Thursday, December 10, 2015

East Timor, Indonesia, Spectre of the past


Tortured Timor still bears wounds 40 years after Indonesia’s invasion.


Forty years has come and gone since East Timor was invaded by Indonesia’s military. On 7 December 1975 Jakarta commenced an occupation of the tiny island that would last 24 years, finally ending in 1999.

After a long struggle against a brutal regime, East Timor’s people decided their own fate through the ballot box, with a referendum on independence held under the watchful eye of the United Nations.

In the aftermath of independence, fully restored in 2002, Indonesia was one of the first countries to install an embassy in East Timor.

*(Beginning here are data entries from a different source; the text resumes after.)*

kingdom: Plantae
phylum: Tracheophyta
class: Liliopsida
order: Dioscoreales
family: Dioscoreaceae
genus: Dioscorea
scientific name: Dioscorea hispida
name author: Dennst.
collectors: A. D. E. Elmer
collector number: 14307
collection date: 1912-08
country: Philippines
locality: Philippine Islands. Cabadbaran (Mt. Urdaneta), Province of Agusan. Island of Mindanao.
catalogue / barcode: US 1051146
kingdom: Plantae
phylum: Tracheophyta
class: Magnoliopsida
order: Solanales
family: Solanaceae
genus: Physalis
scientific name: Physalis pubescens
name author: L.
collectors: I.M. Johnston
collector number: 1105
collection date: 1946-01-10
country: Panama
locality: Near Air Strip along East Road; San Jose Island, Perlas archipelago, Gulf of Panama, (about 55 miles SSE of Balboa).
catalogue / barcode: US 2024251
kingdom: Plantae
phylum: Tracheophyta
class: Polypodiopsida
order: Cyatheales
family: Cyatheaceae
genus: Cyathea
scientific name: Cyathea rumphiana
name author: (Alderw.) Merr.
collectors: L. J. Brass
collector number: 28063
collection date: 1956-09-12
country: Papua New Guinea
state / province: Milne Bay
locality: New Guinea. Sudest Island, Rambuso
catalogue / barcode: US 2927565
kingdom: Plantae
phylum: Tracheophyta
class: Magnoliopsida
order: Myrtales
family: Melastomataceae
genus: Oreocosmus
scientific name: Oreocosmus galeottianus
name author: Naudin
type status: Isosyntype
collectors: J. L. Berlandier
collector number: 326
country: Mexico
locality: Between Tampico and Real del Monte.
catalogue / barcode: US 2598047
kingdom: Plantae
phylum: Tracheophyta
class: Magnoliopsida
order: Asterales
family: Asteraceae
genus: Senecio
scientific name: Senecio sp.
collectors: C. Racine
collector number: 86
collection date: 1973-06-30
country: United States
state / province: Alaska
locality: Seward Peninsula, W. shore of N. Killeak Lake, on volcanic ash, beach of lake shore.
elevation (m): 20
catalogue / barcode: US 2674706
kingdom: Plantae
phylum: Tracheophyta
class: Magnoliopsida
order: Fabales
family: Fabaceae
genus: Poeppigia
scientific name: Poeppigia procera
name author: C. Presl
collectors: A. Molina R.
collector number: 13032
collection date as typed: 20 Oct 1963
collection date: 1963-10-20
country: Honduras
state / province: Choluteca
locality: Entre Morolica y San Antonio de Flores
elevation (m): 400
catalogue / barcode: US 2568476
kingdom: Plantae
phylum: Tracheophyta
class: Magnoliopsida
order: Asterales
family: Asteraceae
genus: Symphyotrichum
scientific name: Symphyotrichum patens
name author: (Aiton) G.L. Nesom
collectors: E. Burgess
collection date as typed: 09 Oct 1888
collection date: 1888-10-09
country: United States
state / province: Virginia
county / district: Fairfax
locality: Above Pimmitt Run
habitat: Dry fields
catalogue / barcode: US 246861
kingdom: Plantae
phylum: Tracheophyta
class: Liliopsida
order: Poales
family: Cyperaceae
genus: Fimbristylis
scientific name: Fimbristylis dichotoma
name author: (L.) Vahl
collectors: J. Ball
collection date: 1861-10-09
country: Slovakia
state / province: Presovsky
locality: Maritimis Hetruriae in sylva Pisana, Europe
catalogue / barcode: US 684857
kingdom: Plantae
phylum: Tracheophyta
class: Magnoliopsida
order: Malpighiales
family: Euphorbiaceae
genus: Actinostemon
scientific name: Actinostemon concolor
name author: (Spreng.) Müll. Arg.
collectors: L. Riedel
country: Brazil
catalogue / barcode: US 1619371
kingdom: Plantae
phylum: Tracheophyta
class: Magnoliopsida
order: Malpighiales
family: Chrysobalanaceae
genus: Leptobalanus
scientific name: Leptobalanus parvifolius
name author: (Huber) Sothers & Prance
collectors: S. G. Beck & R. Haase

But like a cruel reminder of a nightmare past, the compound was the building formerly used by the BIN (Badan Intelijen Negara, or State Intelligence Agency) to torture local Timorese.

These days, those East Timorese who lived under occupation remember their former master through the endless patrols of Indonesian military and Timorese proxies that roamed the country at midnight, and which left mothers screaming for their lost sons and widows mourning for husbands taken away to be ‘schooled’. Many never came home.

Well-known journalist and former Falintil guerrilla, Jose Antonio Belo, once said, ‘to be free, you have to sacrifice.’ It sounds so easy, but in reality it is not that simple.

As a widow once told me, ‘imagine if suffering is a type of meal and you are eating it every day.’

From the moment Indonesia deployed their soldiers and instigated a reign that used terror and torture, East Timor fed on suffering. The atrocities committed by the Indonesian military caused an exaggerated radicalisation within East Timor’s national liberation movement.

Violence against women also became common; it was more hygienic and effective to kill guerrilleros in the womb then in the mountains or the village. Various military doctors sterilised thousands of women, a major contributor to the loss of one-third of the country’s population since the military invasion.

Today, there is a tendency within East Timor’s government to bury the past, with officials rarely mentioning the word ‘invasion’. Instead, the anniversary of the barbaric occupation has a new name; ‘National Mourning Day.’ And so, after many bodies were buried, the politics of language found fertile ground.

According to this way of thinking, what happened was no military invasion, but simply a historical tragedy and the effect of the Cold War. In this way, the invasion is not solely the responsibility of Indonesia’s government but also the international community, which put bilateral ties ahead of the East Timor people, the vast majority of whom lost loved ones during occupation.

Will calls for justice ever be heeded? Most likely not.

This preference for white-washing history is an important wake-up call.

Decolonising East Timor’s history is a rocky road.  But it’s important for East Timorese leaders, intellectuals and the whole of society to break the chains of a bitter colonial legacy.

Only then can the nation re-emerge from a historical black hole, and a tortured past.

Ivo Mateus Goncalves is an independent researcher based in Dili, East Timor.